U-M’s Michigan Business Challenge Awards Top Student Startups

The Michigan Business Challenge, the University of Michigan’s annual business competition for innovative, student-led startups, ended Friday after a four-month process. More than $129,000 in grants and prizes went to the winners, including Applebaum Dare to Dream and Mayleben Venture Shaping grants.

New this year was a social impact track, which organizers hoped would attract more startups working on projects to benefit the public good. “It’s given those kinds of teams a chance to shine,” says Sarika Gupta, managing director of U-M’s Zell Lurie Institute, adding that startups working to improve the lives of others can sometimes get lost in the shuffle at other business competitions.

This year’s big winner is Companion, a peer-to-peer app that allows family and friends to keep an eye on U-M students as they walk home late at night and allows public safety organizations to analyze the resulting data to determine the best place to station police officers. Companion took home the $20,000 award for best business, as well as awards for best undergraduate team ($2,500) and best marketing ($2,500).

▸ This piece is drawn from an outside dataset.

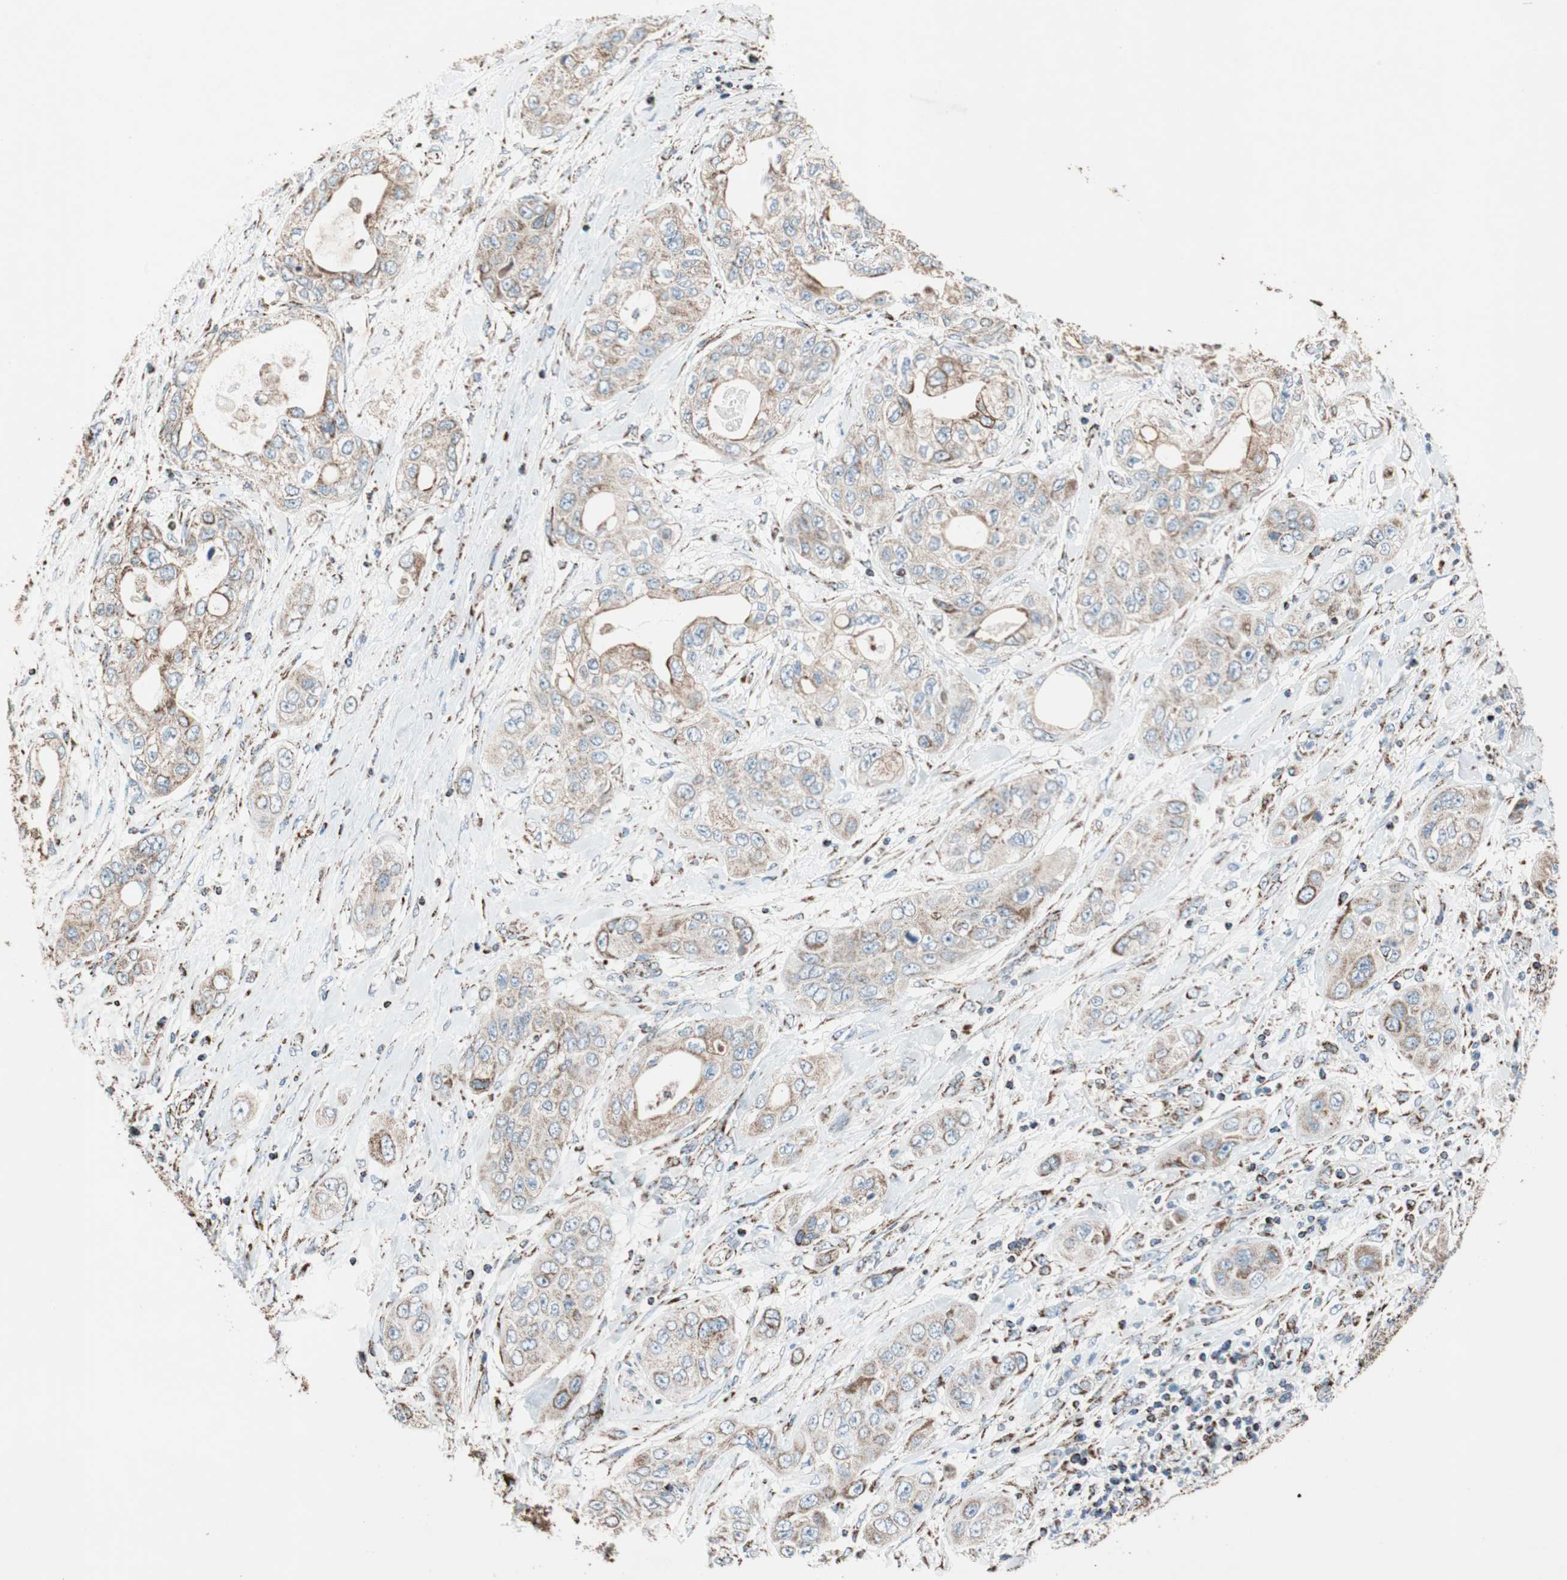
{"staining": {"intensity": "moderate", "quantity": ">75%", "location": "cytoplasmic/membranous"}, "tissue": "pancreatic cancer", "cell_type": "Tumor cells", "image_type": "cancer", "snomed": [{"axis": "morphology", "description": "Adenocarcinoma, NOS"}, {"axis": "topography", "description": "Pancreas"}], "caption": "IHC staining of adenocarcinoma (pancreatic), which displays medium levels of moderate cytoplasmic/membranous positivity in approximately >75% of tumor cells indicating moderate cytoplasmic/membranous protein positivity. The staining was performed using DAB (brown) for protein detection and nuclei were counterstained in hematoxylin (blue).", "gene": "PCSK4", "patient": {"sex": "female", "age": 70}}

The runner-up best business, which also snagged an award for having the best engineering team, was RainDance Recovery, which designs mobile water distillation rigs (RainMakers) that can filter the water that oil wells naturally produce. RainDance Recovery won a total of $15,000.

The winner of the $15,000 social impact track, which was co-sponsored by the Erb Institute and the Center for Social Impact, went to Blueprints for Pangaea, which hopes to establish a systematic method of collecting unused medical supplies from local hospitals for use in developing countries.

An Applebaum Dare to Dream grant of $5,000 went to South Asian Flavors, a food startup that offers savory, yogurt-based dips. Dare to Dream grants of $1,500 went to Autoscientist.com, a website thatautomates data scientist operations by using machine learning to understand what data scientists are looking for in every new dataset; BetterHope, an online store for “products made with dignity;” Incearch, a referral-based recruiting website; Pet Perch, pet beds that can be secured to their owner’s bed; and Range Massager, which offers users real-time deals based on their location.

Seventeen teams walked away with $500 Mayleben Venture Shaping grants, with ideas that ranged from a training suit for emergency situations to an app that allows those with food allergies to search and filter fast food restaurant menus, to a matchmaking site for urban Indian youth.

Many of the competition’s winners will go on to compete in regional and national business plan contests.